§ AIM OF THE TASK
Please count the lines with the word "none" in the material below, then state the number by itself.

§ THE DATA
════════════════════

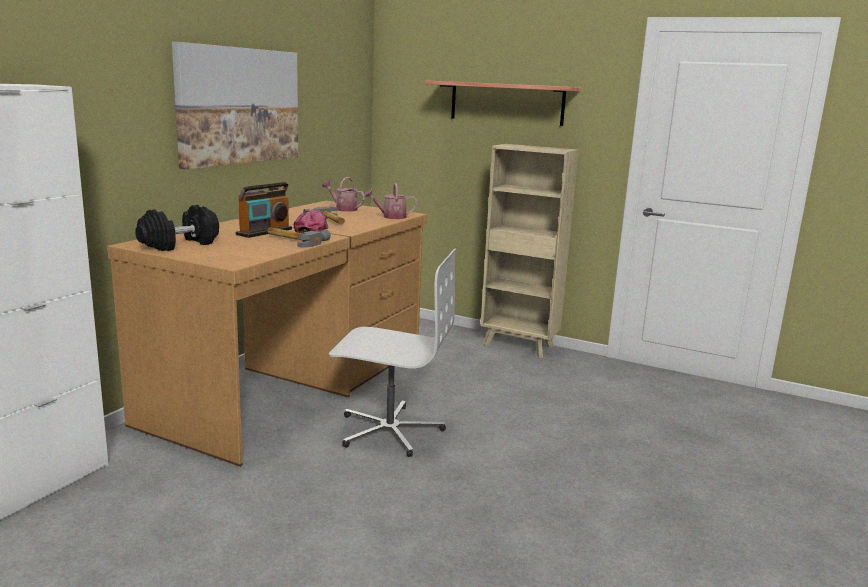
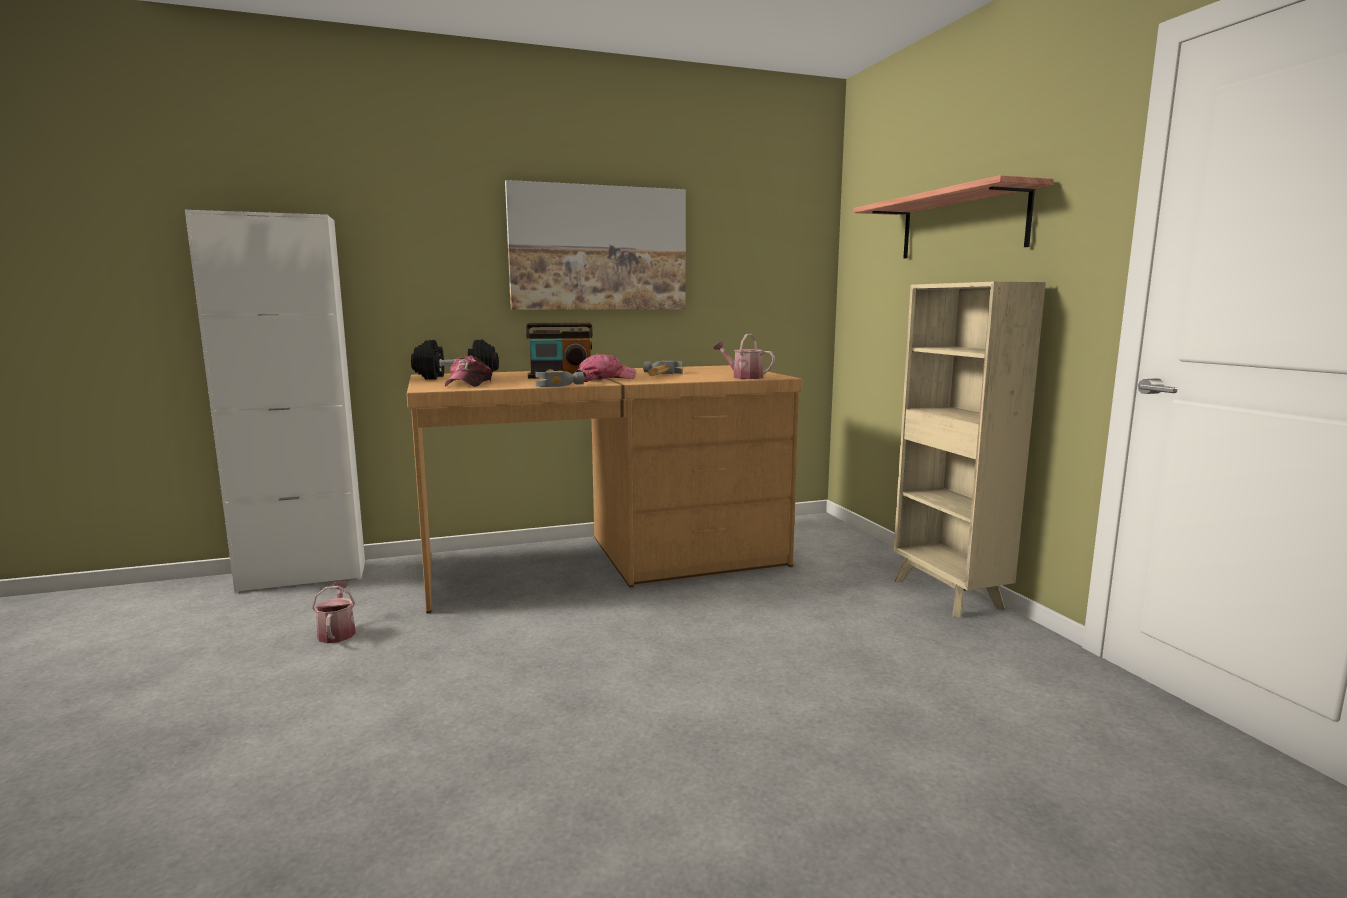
camera: 45 degrees right, 5 degrees down
(234, 252) = (469, 384): none -> cap
(343, 209) = (721, 370): watering can -> watering can (337, 632)
(389, 430) = (603, 632): white office chair -> none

════════════════════

§ RESULT OF THE TASK
2